Транспортируя своего взрывоопасного пассажира, трёхсотый «крайслер» проезжал по улицам Западного Голливуда — района проживания многочисленной русскоязычной диаспоры. Город, где уже более половины населения признало своим родным языком не английский, а испанский, являлся разношерстным вместилищем огромного количества национальностей, своеобразным Ноевым ковчегом глобализации. Тем не менее Западный Голливуд правился ливанцу, который позиционировал себя убежденным противником глобализационных процессов. Главарю «Инсайда» импонировало изобилие языков, отсутствие чрезмерной политкорректности и выходящая даже за пределы Америки слава передового технополиса. Ареал органичного взаимодействия достижений Силиконовой долины и жизнелюбивого гламура тихоокеанских субтропических побережий рождал в душе Фироза парадоксальную, идущую вразрез с его политическими симпатиями и антипатиями надежду, что победа «Инсайда» даст шанс всему человечеству стать своеобразным мировым Лос-Анджелесом, где каждая нация найдёт себе фундамент для процветания. Но как древним богам, так и современным политическим идолам для этого нужна жертва, а её роль испокон веков обычно играла чья-то кровь.

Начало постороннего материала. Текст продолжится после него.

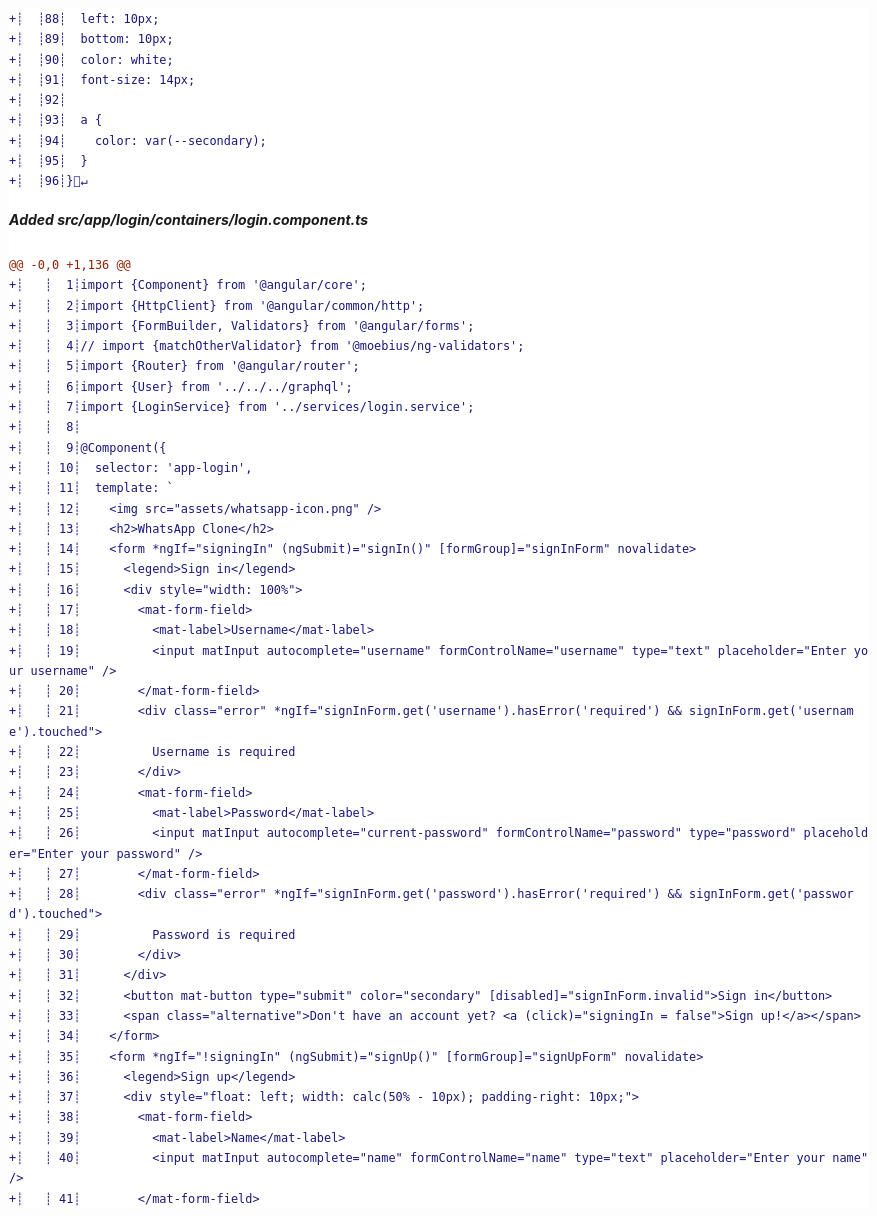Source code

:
 ```diff
+┊  ┊88┊  left: 10px;
+┊  ┊89┊  bottom: 10px;
+┊  ┊90┊  color: white;
+┊  ┊91┊  font-size: 14px;
+┊  ┊92┊
+┊  ┊93┊  a {
+┊  ┊94┊    color: var(--secondary);
+┊  ┊95┊  }
+┊  ┊96┊}🚫↵
```

##### Added src&#x2F;app&#x2F;login&#x2F;containers&#x2F;login.component.ts
```diff
@@ -0,0 +1,136 @@
+┊   ┊  1┊import {Component} from '@angular/core';
+┊   ┊  2┊import {HttpClient} from '@angular/common/http';
+┊   ┊  3┊import {FormBuilder, Validators} from '@angular/forms';
+┊   ┊  4┊// import {matchOtherValidator} from '@moebius/ng-validators';
+┊   ┊  5┊import {Router} from '@angular/router';
+┊   ┊  6┊import {User} from '../../../graphql';
+┊   ┊  7┊import {LoginService} from '../services/login.service';
+┊   ┊  8┊
+┊   ┊  9┊@Component({
+┊   ┊ 10┊  selector: 'app-login',
+┊   ┊ 11┊  template: `
+┊   ┊ 12┊    <img src="assets/whatsapp-icon.png" />
+┊   ┊ 13┊    <h2>WhatsApp Clone</h2>
+┊   ┊ 14┊    <form *ngIf="signingIn" (ngSubmit)="signIn()" [formGroup]="signInForm" novalidate>
+┊   ┊ 15┊      <legend>Sign in</legend>
+┊   ┊ 16┊      <div style="width: 100%">
+┊   ┊ 17┊        <mat-form-field>
+┊   ┊ 18┊          <mat-label>Username</mat-label>
+┊   ┊ 19┊          <input matInput autocomplete="username" formControlName="username" type="text" placeholder="Enter your username" />
+┊   ┊ 20┊        </mat-form-field>
+┊   ┊ 21┊        <div class="error" *ngIf="signInForm.get('username').hasError('required') && signInForm.get('username').touched">
+┊   ┊ 22┊          Username is required
+┊   ┊ 23┊        </div>
+┊   ┊ 24┊        <mat-form-field>
+┊   ┊ 25┊          <mat-label>Password</mat-label>
+┊   ┊ 26┊          <input matInput autocomplete="current-password" formControlName="password" type="password" placeholder="Enter your password" />
+┊   ┊ 27┊        </mat-form-field>
+┊   ┊ 28┊        <div class="error" *ngIf="signInForm.get('password').hasError('required') && signInForm.get('password').touched">
+┊   ┊ 29┊          Password is required
+┊   ┊ 30┊        </div>
+┊   ┊ 31┊      </div>
+┊   ┊ 32┊      <button mat-button type="submit" color="secondary" [disabled]="signInForm.invalid">Sign in</button>
+┊   ┊ 33┊      <span class="alternative">Don't have an account yet? <a (click)="signingIn = false">Sign up!</a></span>
+┊   ┊ 34┊    </form>
+┊   ┊ 35┊    <form *ngIf="!signingIn" (ngSubmit)="signUp()" [formGroup]="signUpForm" novalidate>
+┊   ┊ 36┊      <legend>Sign up</legend>
+┊   ┊ 37┊      <div style="float: left; width: calc(50% - 10px); padding-right: 10px;">
+┊   ┊ 38┊        <mat-form-field>
+┊   ┊ 39┊          <mat-label>Name</mat-label>
+┊   ┊ 40┊          <input matInput autocomplete="name" formControlName="name" type="text" placeholder="Enter your name" />
+┊   ┊ 41┊        </mat-form-field>
```

[//]: # (head-end)
[{]: <helper> (diffStep "4.1" files="index.ts" module="server")
[}]: #
[{]: <helper> (diffStep "4.1" files="schema/types.ts" module="server")
[}]: #
[{]: <helper> (diffStep "4.1" files="codegen.yml" module="server")
[}]: #
[{]: <helper> (diffStep "4.1" files="schema/resolvers.ts" module="server")
[}]: #
[{]: <helper> (diffStep "10.1" files="src/app/login/services" module="client")
[}]: #
[{]: <helper> (diffStep "10.1" files="src/app/login/containers, src/app/login/login.module.ts" module="client")
[}]: #
[{]: <helper> (diffStep "10.1" files="src/app/app.module.ts" module="client")
[}]: #
[{]: <helper> (diffStep "10.1" files="src/app/chat-viewer/chat-viewer.module.ts, src/app/chats-creation/chats-creation.module.ts, src/app/chats-lister/chats-lister.module.ts" module="client")
[}]: #
[{]: <helper> (diffStep "10.1" files="src/app/services/chats.service.ts" module="client")
[}]: #
[{]: <helper> (diffStep "10.1" files="src/app/chat-viewer/containers/chat/chat.component.spec.ts, src/app/chats-lister/containers/chats/chats.component.spec.ts, src/app/services/chats.service.spec.ts" module="client")
[}]: #
[{]: <helper> (diffStep "10.1" files="src/codegen.ts" module="client")
[}]: #
[{]: <helper> (diffStep "10.1" files="tsconfig.json, src/tsconfig.app.json" module="client")
[}]: #
[//]: # (foot-start)
[{]: <helper> (navStep)
[}]: #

Мужчина понимал — борьба, возможно, будет долгой. Поэтому ему были нужны все мировые шедевры научно-технической мысли, вся копилка новаторских приёмов стратегии ведения современной войны. Ключ для их получения — идеология и деньги, как и в случае с электромагнитной бомбой. Особые надежды Фироз возлагал на таинственную формулу творения, способную подарить власть над частицами материи, над веществом, над пространством и временем. Её приобретение «Инсайдом» — залог успеха начатого, важнейшее условие победы.
Машина притормозила у морского берега. С холма Акджару открывалась необъятная ширь Тихого океана, разлинованная длинными и высокими, столь удобными для сёрфинга волнами, накопление могучей энергии которых, как полагают океанологи, начинается ещё у ледяных торосов Антарктиды.
Оторвавшись от величественной панорамы, Фироз оглянулся. Помощник принёс руководителю «Инсайда» ноутбук и аккуратно включил его, настроив мобильную связь. Прежде чем набрать комбинацию символов на экране, вождь задумался. Его остроносое сухое лицо выражало причудливую смесь воли и предвкушения чуда. Фироз наслаждался величием минуты, способной, как он верил, дать старт развитию нового мира. Но он твёрдо верил в древнюю формулу бунтовщиков и завоевателей: предшественницей мира выступает война. И ей необходимо было разразиться. Наступал долгожданный момент зеро, и пальцы Фироза застучали по клавишам ноутбука.
Глава 42
— Давай сходим в церковь, Артур. Я так беспокоюсь, миленький мой, — Милана часто так называла своего возлюбленного. Она стояла, потупившись, с прорвавшейся грустью во взгляде и смотрела на Артура. Завтра ему предстоял тревожный отъезд в огромную непредсказуемую Москву. Милана была бы крайне рада, если бы этого не произошло. Девушка усиленно боролась с тревогой, не давала воли слезам, стараясь как близкий и любящий человек всячески поддержать его в опасном, но непонятно почему необходимом предприятии. Однако тщательно сдерживаемое смятение всё же прорвалось. Глаза её затуманились и блестели. — Знаешь, на счастье. Пойдём?